Much of statistical reasoning combines ideas about data and chance, which leads to making inferences and interpreting statistical results. Underlying this reasoning is a conceptual understanding of the important ideas, such as distribution, center, spread, association, uncertainty, randomness, and sampling. [Garfield, J. (2002). The challenge of developing statistical reasoning.

Journal of Statistics Education, 10(3).]

Of course, aspiring journalists should receive training in both of these areas.

## Marilyn on letting-cats-out-of-the-bag

Domenico Rosa sent a link to the following:

Letting the cat out of the bag

by Marilyn vos Savant, *Parade*, 10 August 2013

A reader poses the following question:

Say you have a bag full of cats. Two are tabbies, and three are calicos. You let one cat out of the bag. It runs up a tree before you get a chance to see its color. Then you let out another cat. As you pry its jaws from your ankle, you see that it’s a tabby. What are the chances that the cat in the tree is also a tabby?

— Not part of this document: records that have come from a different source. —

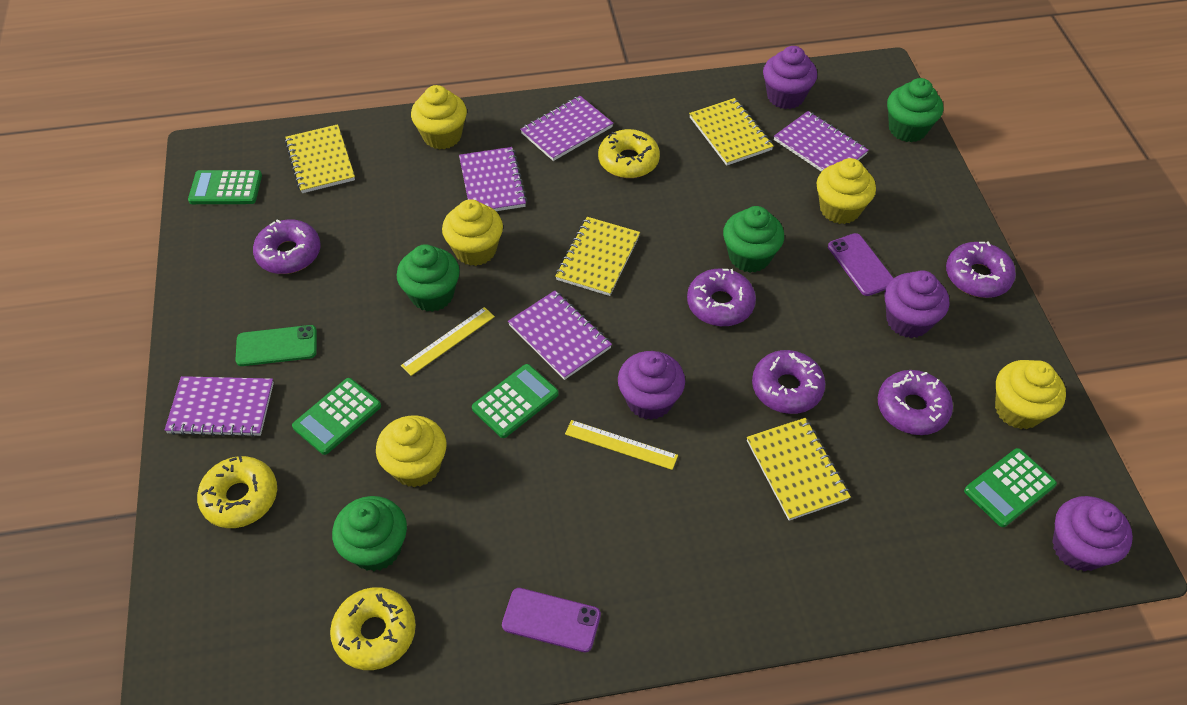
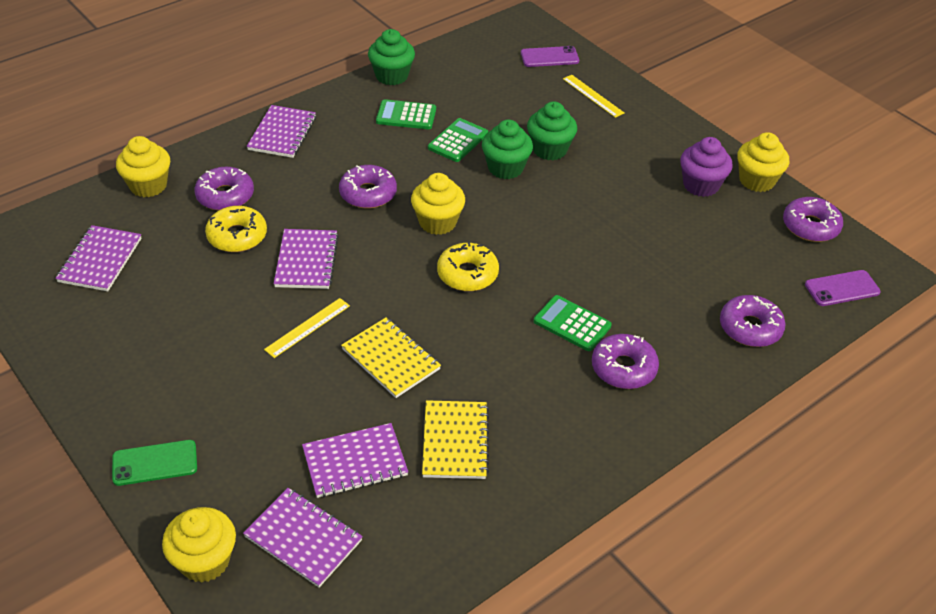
green calculator: [188,170,262,204] [292,378,381,455] [472,364,559,438] [964,448,1057,527] = 4 -> [376,99,436,129] [428,118,488,162] [534,295,612,351] = 3
green cupcake: [332,496,407,571] [397,244,460,312] [723,206,784,273] [887,78,943,142] = 4 -> [368,29,415,85] [482,120,533,179] [527,102,577,160] = 3
purple cupcake: [618,351,685,420] [763,46,817,109] [884,270,949,338] [1052,496,1133,572] = 4 -> [680,137,733,197] = 1
yellow cupcake: [376,415,447,487] [411,85,467,150] [442,199,503,266] [817,158,876,224] [995,360,1066,429] = 5 -> [116,136,170,197] [162,507,236,583] [411,173,465,235] [737,132,789,192] = 4
yellow donut: [197,456,277,528] [330,587,416,670] [598,129,660,178] = 3 -> [205,206,267,252] [437,242,499,291] = 2
yellow notebook: [285,124,355,193] [555,217,640,296] [689,98,774,166] [747,418,851,521] = 4 -> [341,317,441,398] [422,400,489,479] = 2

You can read Marilyn's answer at the link above, but of course you should first try to solve the puzzle on your own!

Domenico writes:

What intrigued me was the fact that P(C1=T | C2=T) = P(C2=T | C1=T), and this holds regardless of the numbers of the two types of cats. Here:

- C1 = the type of the first cat that comes out of the bag
- C2 = the type of second cat that comes out of the bag
- T = tabby

**Discussion**

In general, under what conditions on events A and B does P(A | B) = P(B | A)? Can you explain why this applies above?